Les études incluses présentaient une variation méthodologique significative, particulièrement pour la cryoconservation du tissu ovarien, technique encore en évolution et pratiquée différemment selon les centres. De plus, l’analyse n’a pas pu tenir compte des différences de types de cancer ou d’exposition antérieure à la chimiothérapie/radiothérapie, toutes les études ne rapportant pas ces informations de manière exhaustive.
Un autre point important est le risque de réintroduction de cellules cancéreuses avec la transplantation de tissu ovarien, notamment pour les cancers à haut potentiel métastatique (cancers du sang, cancers ovariens). Ce risque doit être soigneusement évalué au cas par cas.
Enfin, l’étude n’a pas distingué les patientes ayant bénéficié de protocoles de stimulation ovarienne programmée versus randomisée avant vitrification ou congélation embryonnaire, bien que des données émergentes suggèrent peu de différence entre ces approches.
Recommandations aux patientes et prochaines étapes
Sur la base de ces résultats, les patientes confrontées à un traitement anticancéreux devraient considérer les recommandations suivantes :
- Discutez de toutes les options avec un spécialiste de la fertilité avant de débuter le traitement. Les taux de succès similaires signifient que vos circonstances personnelles doivent guider votre choix.
- Prenez en compte les contraintes de temps. Si votre traitement ne peut être retardé, la cryoconservation du tissu ovarien peut être préférable, car elle ne nécessite pas de stimulation ovarienne.
- Réfléchissez à votre projet parental. Si vous n’avez pas de partenaire ou ne souhaitez pas utiliser de sperme de donneur, la vitrification ovocytaire ou la cryoconservation du tissu ovarien préservent davantage votre autonomie reproductive.
- Informez-vous sur les risques de fausse couche. Si ce risque vous préoccupe, le taux significativement plus bas avec la cryoconservation du tissu ovarien peut influencer votre décision.
- Renseignez-vous sur le statut expérimental. Bien que performante, la cryoconservation du tissu ovarien est encore considérée comme expérimentale dans certaines régions, ce qui peut affecter sa disponibilité et sa prise en charge.
- Anticipez le calendrier à long terme. De nombreuses survivantes attendent plusieurs années avant de tenter une grossesse en raison du suivi post-traitement – réfléchissez à l’impact sur vos choix de préservation.

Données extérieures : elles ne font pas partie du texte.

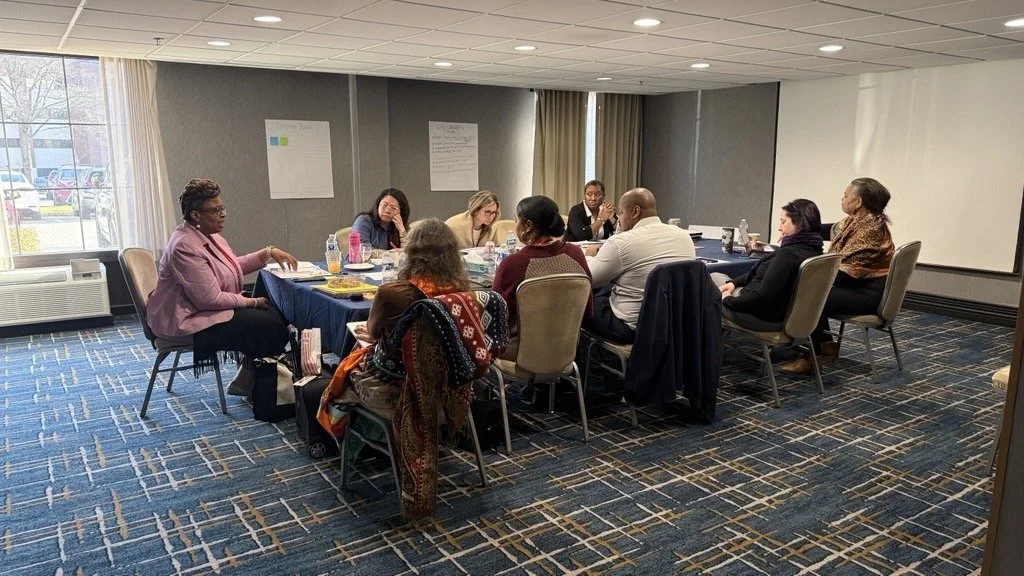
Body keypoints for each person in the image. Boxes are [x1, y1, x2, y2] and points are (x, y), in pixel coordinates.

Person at [147, 178, 298, 389]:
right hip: (185, 318)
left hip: (200, 308)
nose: (223, 214)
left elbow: (230, 267)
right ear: (196, 215)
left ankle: (252, 377)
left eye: (222, 207)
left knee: (275, 314)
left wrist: (268, 253)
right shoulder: (184, 246)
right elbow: (210, 299)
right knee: (266, 324)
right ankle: (264, 387)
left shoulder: (207, 235)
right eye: (216, 210)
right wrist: (252, 302)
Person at [780, 177, 895, 375]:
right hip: (860, 287)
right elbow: (829, 230)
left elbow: (844, 275)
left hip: (867, 295)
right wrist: (798, 228)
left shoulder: (869, 230)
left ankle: (811, 357)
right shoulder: (860, 221)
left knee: (810, 295)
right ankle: (826, 345)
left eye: (845, 195)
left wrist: (807, 269)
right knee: (813, 288)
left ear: (858, 202)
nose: (842, 198)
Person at [584, 187, 695, 344]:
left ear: (635, 212)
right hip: (673, 324)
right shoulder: (684, 236)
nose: (619, 219)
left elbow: (589, 279)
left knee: (582, 300)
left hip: (630, 328)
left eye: (621, 213)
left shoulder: (621, 243)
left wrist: (589, 256)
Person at [492, 196, 593, 358]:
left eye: (516, 220)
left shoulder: (512, 264)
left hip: (522, 352)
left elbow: (495, 320)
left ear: (528, 226)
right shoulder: (575, 254)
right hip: (566, 348)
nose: (515, 224)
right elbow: (587, 313)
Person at [719, 199, 824, 328]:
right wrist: (733, 283)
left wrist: (727, 300)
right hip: (788, 316)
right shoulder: (814, 249)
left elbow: (760, 298)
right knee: (719, 280)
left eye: (783, 222)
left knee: (709, 282)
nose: (779, 227)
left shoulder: (788, 255)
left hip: (762, 317)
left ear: (800, 224)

Les patientes devraient également interroger leur équipe médicale sur :
- L’expérience du centre avec chaque méthode
- Les taux de succès spécifiques à leur type de cancer et à leur âge
- Les risques supplémentaires associés à chaque option
- Les aspects financiers et la couverture assurance
- Les options et coûts de stockage à long terme
Informations sur la source
Titre original de l’article : « Comparaison des résultats de préservation de la fertilité chez les patientes ayant congelé des ovocytes, des embryons ou du tissu ovarien pour des raisons médicales : revue systématique et méta-analyse »
Auteurs : Bríd Ní Dhonnabháin, M.Sc., Nagla Elfaki, MD., Kyra Fraser, M.Sc., Aviva Petrie, Ph.D., Benjamin P. Jones, M.R.C.O.G., Srdjan Saso, Ph.D., Paul J. Hardiman, Ph.D., et Natalie Getreu, Ph.D.
Publication : Fertility and Sterility, Volume 117, Numéro 6, juin 2022, Pages 1266-1276
Note : Cet article adapté aux patientes est basé sur une recherche évaluée par des pairs initialement publiée dans une revue médicale scientifique. Il conserve toutes les données numériques, les résultats statistiques et les conclusions de l’étude originale tout en rendant l’information accessible aux lecteurs non médicaux.